For a film with dinosaurs in it, The End of Oak Street has been marketed like a secret. The premise is murky (time travel? dimension hopping?) and the tone of its new trailer errs towards mystery instead of spectacle. Note J. J. Abrams as the lead producer, and that the working title was Flowervale Street, and one question leaps out:
Is this film a Cloverfield prequel?
Abrams’ Bad Robot Productions has played this game before. 10 Cloverfield Lane started as something else (called The Cellar), but was then retrofitted into the franchise later on development. The Cloverfield Paradox did the same with a reality-tearing premise that was then bolted onto an increasingly loose mythology. Each film features monsters that come from a mysterious source, and that third one weaves dimension hopping into the mix.

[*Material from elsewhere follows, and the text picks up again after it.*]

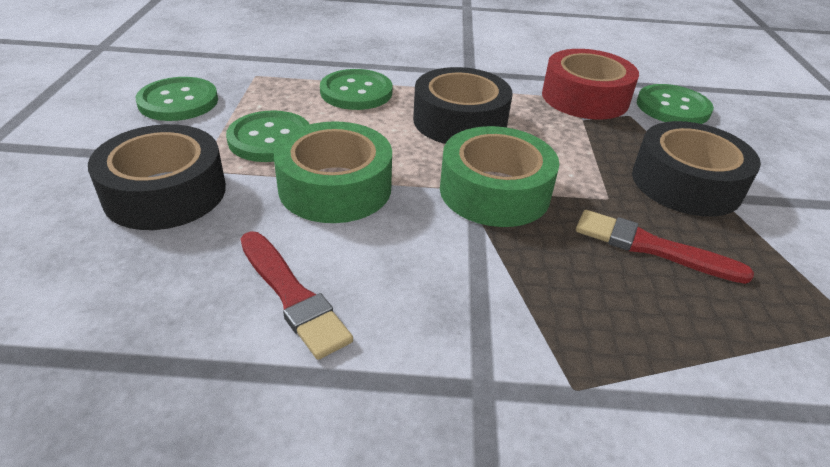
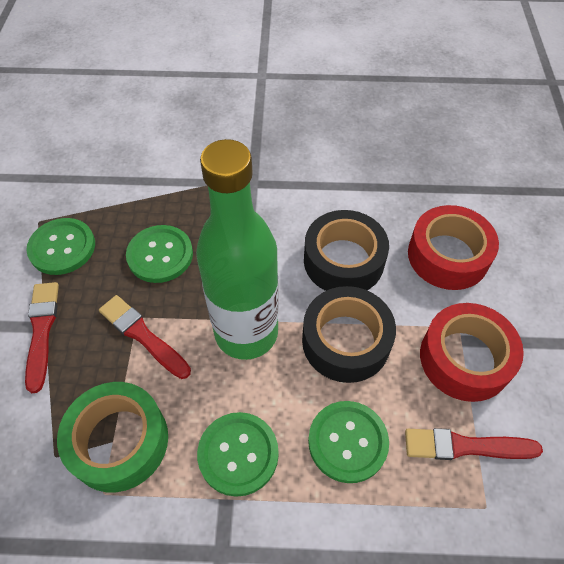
black tape: 3 -> 2
green bottle: 0 -> 1
green tape: 2 -> 1
red brush: 2 -> 3
red tape: 1 -> 2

Now look at the trailer for this new film. A quiet American street (with 1980 stylings that are a great fit for Abrams and Mitchell’s shared nostalgia for Carter-era Americana), seemingly lifted out of reality and dropped somewhere it shouldn’t exist. Recognisable life interrupted by something that doesn’t belong – that’s the engine of a Cloverfield, movie, whether it’s kaiju, spaceships or an alt-Earth (but mostly kaiju).
Then there’s that working title: Flowervale is a clear echo of Cloverfield.
If this were a straight Amblin throwback with creatures and scale, you’d think the marketing would have shown its hand. Instead it has held back – and the trailer shows the family exploring through a glowing white mist that’s reminiscent of that other great dimensional tear monster movie, The Mist.
None of this is proof, and so far there’s none of the tiny Easter eggs that helped to join up the other three Cloverfield movies: no Slusho, no Tagruato, no breadcrumb trail you can point to. But the Cloverfield films don’t need clean continuity. They are each about an unexpected rupture, with the logic of the shared universe mysteriously vague.
But a suburban street dropping into into a prehistoric vista gives big Cloverfield vibes… Has our family jumped to the past? An alternative dimension? Hell, maybe they’re in the far future, Planet of the Apes style, and through that mist they’ll find the wreckage of human civilisation. And among the “dinosaurs” perhaps they’ll find a creature we’ve seen before…
We shall see… when The End Of Oak Street comes to cinemas on August 14!